KG:204:2023:23 Overlijdensuitkering
Aanleiding
Een directeur-grootaandeelhouder (hierna: dga) geniet pensioen van zijn eigen pensioen-bv. Hij is niet in echte of fictieve dienstbetrekking bij deze bv. De partner[voetnoot 1] van de dga ontvangt na diens overlijden een eenmalige overlijdensuitkering van driemaal het loon van de dga over een maand.
Vraag
Is de vrijstelling voor eenmalige overlijdensuitkeringen van artikel 11, eerste lid, onderdeel m, van de Wet op de loonbelasting 1964 (hierna: Wet LB 1964) van toepassing?
Antwoord
Ja, de uitkering voldoet aan de voorwaarden van de vrijstelling.
Beschouwing
De vrijstelling van artikel 11, eerste lid, onderdeel m, Wet LB 1964 is van toepassing op een eenmalige uitkering ter zake van het overlijden van de werknemer voor zover de uitkering niet meer bedraagt dan driemaal het loon over een maand. Voorwaarde is dus dat de dga werknemer is op het moment van zijn overlijden. De dga die tot op het moment van zijn overlijden pensioen geniet van zijn eigen bv is een werknemer in de zin van artikel 2, eerste lid, Wet LB 1964. Hij geniet immers loon uit vroegere dienstbetrekking.
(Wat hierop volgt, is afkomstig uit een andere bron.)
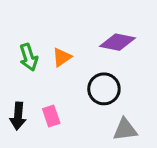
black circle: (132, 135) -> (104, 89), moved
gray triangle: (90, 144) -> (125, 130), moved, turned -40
Artikel 11 geldt ook voor loon uit vroegere dienstbetrekking (zie o.a. Kamerstukken II 1987/88, 20595, nr. 3, p. 70).
Voor toepassing van de vrijstelling hoeft de dga op het moment van overlijden niet in dienstbetrekking te zijn bij zijn eigen bv. Deze voorwaarde wordt niet gesteld in de wet en is ook niet af te leiden uit de Memorie van Toelichting op de invoering van het wetsartikel[voetnoot 2] (Kamerstukken II 1987/88, 20595, nr. 3, p. 72-73). KG:204:2023:3 is niet juist en wordt ingetrokken.
De Staatssecretaris van Financiƫn onderschrijft deze conclusie impliciet in zijn besluit van 27 juni 2023 (Stcrt. 2023, 18570, onderdeel 3.3). Hierin geeft hij aan dat een aanspraak op een overlijdensuitkering die voldoet aan artikel 11, eerste lid, onderdeel m, Wet LB 1964 een pensioenregeling onder voorwaarden[voetnoot 3] niet onzuiver maakt. De vrijstelling kan dus volgens hem van toepassing zijn op een eenmalige uitkering ter zake van het overlijden van een persoon die met pensioen is op het moment van overlijden.
Intrekking
Met dit standpunt wordt het standpunt KG:204:2023:3 ingetrokken.
Voetnoten
[Voetnoot 1, terug naar tekst] In de zin van artikel 1.2 van de Wet IB 2001.
[Voetnoot 2, terug naar tekst] Van artikel 12, onderdeel f, van de Uitvoeringsbeschikking loonbelasting 1972 naar artikel 11, eerste lid, onderdeel n, Wet LB 1964 (tekst 1988).
[Voetnoot 3, terug naar tekst] De aanspraak moet voldoen aan de voorwaarden voor vrijstelling en de pensioenregeling (waarin het recht is opgenomen) voldoet voor het overige aan de eisen die de Wet LB 1964 daaraan stelt (of is voor het overige aangewezen als pensioenregeling in de zin van de Wet LB 1964). Zie onderdeel 3.3 van het besluit van 27 juni 2023.